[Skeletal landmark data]

"""

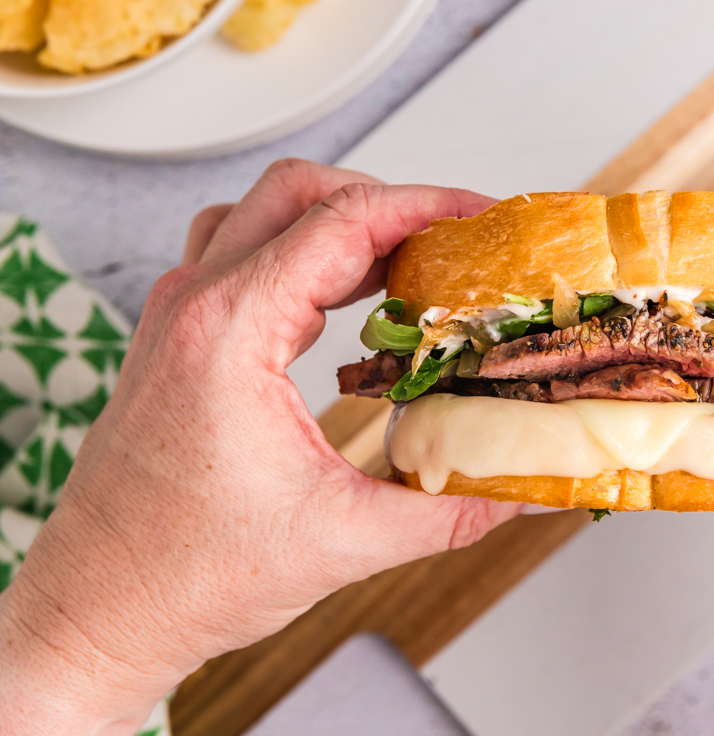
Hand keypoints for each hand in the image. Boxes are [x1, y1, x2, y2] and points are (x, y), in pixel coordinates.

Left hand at [0, 160, 519, 735]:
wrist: (98, 611)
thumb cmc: (185, 576)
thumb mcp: (342, 542)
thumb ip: (449, 513)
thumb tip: (524, 493)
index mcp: (228, 333)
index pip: (340, 223)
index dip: (423, 207)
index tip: (480, 215)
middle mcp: (193, 307)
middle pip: (297, 193)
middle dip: (385, 201)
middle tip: (451, 238)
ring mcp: (175, 318)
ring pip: (261, 213)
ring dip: (336, 221)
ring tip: (405, 261)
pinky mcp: (174, 340)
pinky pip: (240, 255)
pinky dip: (300, 254)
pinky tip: (345, 299)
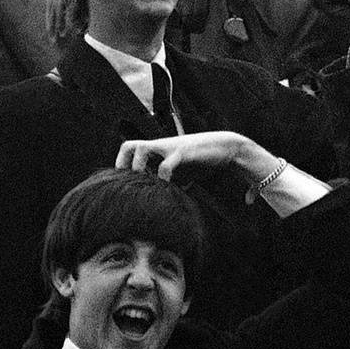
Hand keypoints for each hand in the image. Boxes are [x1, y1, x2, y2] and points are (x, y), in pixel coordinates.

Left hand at [117, 130, 273, 181]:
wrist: (226, 146)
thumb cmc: (203, 160)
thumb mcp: (184, 173)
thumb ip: (172, 183)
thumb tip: (165, 202)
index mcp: (158, 150)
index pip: (130, 152)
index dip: (124, 167)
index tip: (125, 185)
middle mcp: (160, 147)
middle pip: (129, 146)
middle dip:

"""

▸ WHAT TO PRODUCE: Go back to the data above and please quote exactly, and only, the lines from the line with "wrist: (226, 146)" through its last line.

▸ RESPONSE AREA:
wrist: (226, 146)
thumb cmc: (203, 160)
thumb mcp: (184, 173)
thumb ip: (172, 183)
thumb tip: (165, 202)
index mcp: (158, 150)
index pip: (130, 152)
index dip: (124, 167)
index tip: (125, 185)
middle mcp: (160, 147)
middle pip: (129, 146)
middle dip:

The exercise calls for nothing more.